Study text:
____
“I hope the fathers and mothers of little girls will look at them and say ‘yes, women can’.”
-Dilma Roussete
Women make up only an estimated 2% of the world’s maritime workforce. Seeing that not many women go in this kind of workforce, there is a very special person here at the R/V Endeavor working as a Marine Technician (being the 1st female to do so) for 19 years and counting!. She drives forklifts (looks really admirable driving it), receives shipment, loads the ship, emails scientists making sure the ship is ready for the research they will be conducting, and at the end of the transit she compiles all the data recorded in the flash drive and hands it to the scientist. Basically all that has to do with cruise planning.
____
Dataset:
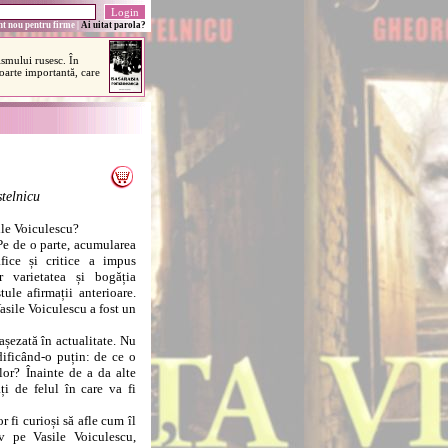
t nou pentru firme
|
Ai uitat parola?
telnicu
ile Voiculescu?
e de o parte, acumularea
afice și critice a impus
r varietatea și bogăția
ule afirmații anterioare.
sile Voiculescu a fost un
șezată în actualitate. Nu
dificând-o puțin: de ce o
or? Înainte de a da alte
i de felul în care va fi
fi curioși să afle cum îl
v pe Vasile Voiculescu,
____
Exercise tasks:
1 > According to the text about the marine technician on the R/V Endeavor, what share of the world's maritime workforce is made up of women?
2 > Write the next part of the text about the marine technician on the R/V Endeavor, starting after its last sentence.

Answers for each item:
1 > Women make up only an estimated 2% of the world's maritime workforce.

2 >
She is called Lynne Butler, born in New Jersey but moving when she was 3 to California she has been all over, living in Long Beach, San Diego, San Jose and Santa Barbara. Settling in Rhode Island almost 19 years ago she lives with cats and a partner. Starting at UC San Diego and finishing in UC Santa Barbara majoring in Aquatic Biology and a minor in Anthropology, she took 6 years off to make money (because college is expensive), having a variety of jobs.
After graduating she started working at NOAA as an observer on fishing boats and got invited as an assistant to research scientific trips from 4 to 6 trips and eventually got a job. She worked at Scripps Institution of Oceanography at UC San Diego being the 2nd woman research technician. In 1998, she traveled the Pacific Ocean on a ship going to Panama, Hawaii, Costa Rica, and Galapagos Island for 5 months and a half doing a mammal survey as an oceanographer doing CTD’s, phytoplankton net, processing samples, checking chlorophyll and many more things. As you can read, Lynne is such an interesting person, she has traveled a lot at sea, she is really nice and she will explain to you any data that shows up in the computers like really weird graphs or a lot of numbers in Excel.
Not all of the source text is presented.